Another patient is suing a medical device maker, blaming the company for the superbug that recently broke out at Ronald Reagan UCLA Medical Center, infecting at least seven patients, killing two.
Domingo Gomez filed the lawsuit Monday in Los Angeles Superior Court against Olympus America Inc., alleging products liability, negligence and fraud. The lawsuit seeks unspecified damages. He has experienced “extraordinary pain and suffering,” the suit alleges.
At least two other lawsuits related to the Superbug outbreak were filed against Olympus in February.
Olympus spokesman Mark Miller previously said the company did not seek approval for changes made to the device because, according to FDA policy on modifications, it was not required to do so.
The suit states, however, that the device-maker had responsibilities to patients such as Gomez.
“The manufacturer must ensure that the validated reprocessing protocol is disseminated to medical facilities and professionals,” the suit states. “Olympus failed to take these critical steps with the redesigned Q180V scope.”

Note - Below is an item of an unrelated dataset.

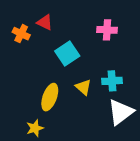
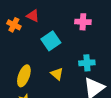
yellow triangle: (83, 87) -> (57, 74), moved
yellow ellipse: (50, 97) -> (24, 76), moved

Instead, Olympus provided hospitals and doctors with a safety cleaning protocol for an older endoscope with a “significantly different design,” the suit states.
“As a result, end-users were not able effectively to sanitize and clean the new redesigned scope,” the suit alleges.
Olympus management has known that the complex design of its endoscopes renders some parts of the device hard to access and as a result cleaning them is difficult, the suit alleges. The suit does not blame UCLA for the superbug outbreak.
UCLA officials have notified 179 patients who underwent endoscopic procedures between October and January that they may have been exposed to the superbug, known as CRE. Hospital officials traced the infections to a pair of Olympus scopes.